Changing the image of our cities

Cities like Ludhiana are gradually becoming places not worth living. Already people are migrating from inner areas to outskirts, but seeing the lack of any planning here, these areas too could become congested soon. The Municipal Corporation of Ludhiana has no political will to maintain the city. Can we build a new Ludhiana or similar other cities instead of expanding the existing old modules? There is no harm in exploring new concepts and ideas.

To begin with, the government could declare that there will be no more registration of residential and commercial properties after, say, 2050. This will bring down the skyrocketing prices of property. At the same time, let an alternate area be acquired and developed scientifically, sector wise, where no shops are allowed on roads. Every sector is provided with a health centre, primary school and a vast playground. A cluster of sectors could have shopping centres, schools, colleges and hospitals.

Instead of plots, we can opt for flats with more open space. Areas could be compulsory marked for social forestry or greenery. Every sector should have a certain percentage of flats for the below poverty line people as they have to provide allied services in the nearby flats.

Such plans will give a boost to Punjab’s economy, create lakhs of jobs in the housing industry and improve the image of our cities.

G.S. GILL, Ludhiana, Bhai Mardana


I read the report on Bhai Mardana’s descendents. Sikhs have always remembered and revered Bhai Mardana for the supreme service he rendered to Guru Nanak. The reminder by Gulam Mohammad Chand, a descendent of Mardana, to the Sikh bodies to build a memorial-cum- institution of classical Gurbani singing in the name of his forefather bears weight.

However, his persistent demand to recite hymns at Harmandir Sahib, Amritsar, is uncalled for. The sanctum sanctorum has a protocol and code for ragis which is followed strictly and need not be relaxed just to prove gratitude towards the present-day rababis.

Moreover, during Gurupurab or other celebrations in Pakistan, these rababis accompany the Sikh Jathas to all the Gurudwaras and freely perform kirtan at each stage, often for a longer duration than the other ragis. Their star attraction draws generous donations from the Sikh Sangat which has become the rababis’ prime objective to collect. I remember how one rababi kept chasing me for two days after I made a casual mention to gift him a woolen shawl.


English for kids

I fully endorse Dr T. R. Sharma’s views in the letter, “English for kids” (Nov 22). Before 1947, English was taught from Class V in the high schools when primary school was up to Class IV. Students in primary schools studied mother tongue, Urdu, Punjabi or Hindi for four years along with arithmetic and geography.

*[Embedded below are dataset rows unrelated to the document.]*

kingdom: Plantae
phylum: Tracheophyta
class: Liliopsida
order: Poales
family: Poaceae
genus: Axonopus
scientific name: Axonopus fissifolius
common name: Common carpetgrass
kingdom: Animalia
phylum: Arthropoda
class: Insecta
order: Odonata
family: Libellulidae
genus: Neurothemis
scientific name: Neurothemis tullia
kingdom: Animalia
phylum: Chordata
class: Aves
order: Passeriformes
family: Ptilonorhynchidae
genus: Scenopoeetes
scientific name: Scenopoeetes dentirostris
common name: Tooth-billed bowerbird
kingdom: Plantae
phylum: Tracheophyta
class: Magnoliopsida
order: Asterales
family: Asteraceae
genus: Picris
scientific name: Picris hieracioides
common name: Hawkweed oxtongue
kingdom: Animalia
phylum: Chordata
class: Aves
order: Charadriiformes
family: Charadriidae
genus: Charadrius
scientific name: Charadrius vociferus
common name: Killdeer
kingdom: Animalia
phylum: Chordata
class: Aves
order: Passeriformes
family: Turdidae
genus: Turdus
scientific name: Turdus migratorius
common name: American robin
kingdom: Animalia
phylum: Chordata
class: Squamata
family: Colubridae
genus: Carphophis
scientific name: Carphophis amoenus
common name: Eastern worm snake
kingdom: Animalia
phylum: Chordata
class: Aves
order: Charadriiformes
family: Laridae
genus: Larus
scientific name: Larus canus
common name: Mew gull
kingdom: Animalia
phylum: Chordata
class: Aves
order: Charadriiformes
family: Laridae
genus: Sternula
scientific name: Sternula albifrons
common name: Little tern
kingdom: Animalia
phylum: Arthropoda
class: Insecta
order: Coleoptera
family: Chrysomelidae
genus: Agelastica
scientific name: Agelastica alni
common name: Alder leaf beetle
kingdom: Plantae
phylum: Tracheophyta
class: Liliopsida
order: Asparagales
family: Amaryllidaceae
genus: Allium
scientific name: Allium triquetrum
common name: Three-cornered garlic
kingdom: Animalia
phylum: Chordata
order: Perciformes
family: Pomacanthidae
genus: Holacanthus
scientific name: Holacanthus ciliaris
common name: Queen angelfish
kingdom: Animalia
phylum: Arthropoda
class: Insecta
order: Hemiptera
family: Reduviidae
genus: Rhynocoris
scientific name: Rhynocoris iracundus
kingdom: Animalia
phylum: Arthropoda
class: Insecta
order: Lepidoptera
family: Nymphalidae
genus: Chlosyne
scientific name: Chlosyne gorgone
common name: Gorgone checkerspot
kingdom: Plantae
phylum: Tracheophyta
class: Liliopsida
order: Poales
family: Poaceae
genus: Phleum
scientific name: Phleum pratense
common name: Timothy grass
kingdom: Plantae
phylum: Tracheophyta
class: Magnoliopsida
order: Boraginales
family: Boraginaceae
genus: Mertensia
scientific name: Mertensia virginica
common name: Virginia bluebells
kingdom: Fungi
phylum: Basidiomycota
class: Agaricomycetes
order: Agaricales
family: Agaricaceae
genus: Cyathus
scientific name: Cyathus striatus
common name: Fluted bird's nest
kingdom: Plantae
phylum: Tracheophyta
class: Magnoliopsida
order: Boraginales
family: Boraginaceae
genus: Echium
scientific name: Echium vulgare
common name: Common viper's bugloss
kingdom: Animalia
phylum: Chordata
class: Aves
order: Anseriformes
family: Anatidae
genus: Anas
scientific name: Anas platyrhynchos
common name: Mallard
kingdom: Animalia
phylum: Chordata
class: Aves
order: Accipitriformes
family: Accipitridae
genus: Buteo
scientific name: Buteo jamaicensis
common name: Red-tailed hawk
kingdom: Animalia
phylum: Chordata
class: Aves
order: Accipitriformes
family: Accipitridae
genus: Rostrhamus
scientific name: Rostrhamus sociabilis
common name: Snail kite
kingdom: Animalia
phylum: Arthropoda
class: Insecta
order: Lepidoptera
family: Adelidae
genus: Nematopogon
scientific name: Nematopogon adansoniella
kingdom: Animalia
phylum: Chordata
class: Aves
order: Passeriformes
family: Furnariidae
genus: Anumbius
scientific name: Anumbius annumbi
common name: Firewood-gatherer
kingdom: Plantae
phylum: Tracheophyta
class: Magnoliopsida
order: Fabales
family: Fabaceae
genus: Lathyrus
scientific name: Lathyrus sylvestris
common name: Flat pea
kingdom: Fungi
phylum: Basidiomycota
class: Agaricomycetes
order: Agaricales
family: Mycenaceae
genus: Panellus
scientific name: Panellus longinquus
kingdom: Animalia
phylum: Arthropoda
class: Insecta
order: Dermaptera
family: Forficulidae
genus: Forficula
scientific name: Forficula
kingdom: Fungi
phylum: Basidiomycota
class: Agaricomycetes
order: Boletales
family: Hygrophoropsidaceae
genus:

English medium in science and mathematics was introduced in Class IX. A few brilliant students were allowed to study science and the number of subjects were five in matriculation as against eight subjects at present. The standard of English has fallen so low that a trained graduate cannot write an application in English today.

English must be introduced form Class IV when the kid’s brain is mature and understanding is adequate. Teachers who are graduates with English as elective subject be allowed to teach English. The Punjab School Education Board has raised the standard of English in middle and matric which is beyond the comprehension of students and teachers.


Sex education

Usha Rai’s piece “Sex education can save lives” was highly educative, useful and significant. To prevent AIDS from sexually transmitted diseases, there is a dire need for sexeducation which must be made compulsory by including it in the school curriculum.

With the knowledge of sex, students will know how to protect themselves effectively. Teenage pregnancy rate will get minimised. Population will get controlled. Besides, it will promote responsible sexual behaviour. The word ‘sex’ should no more remain a taboo and one must not be too obsessed with this.

SOURABH BAMBA, Ferozepore City


Key to Haryana’s growth

The Haryana government has undertaken several development works, the fruits of which have started percolating to the grassroots. For the comprehensive development of any state, infrastructural sectors like electricity and roads need to be improved on priority. Education too needs special attention. Without quality education, Haryana’s students cannot shine and make a mark in the country.

China gained freedom in 1949, but it made immense progress in the infrastructural sector compared to India. China first improved villages. The residential houses of teachers were constructed just near the schools. In India, however, teachers live in cities and don’t want to be posted in villages. The result: there are too many vacancies in village schools and this is affecting education in the rural areas.

If the Haryana government is interested in the total progress of the state, it should construct residential colonies for teachers adjacent to the schools in villages. This will attract teachers to villages and education will also improve in the countryside.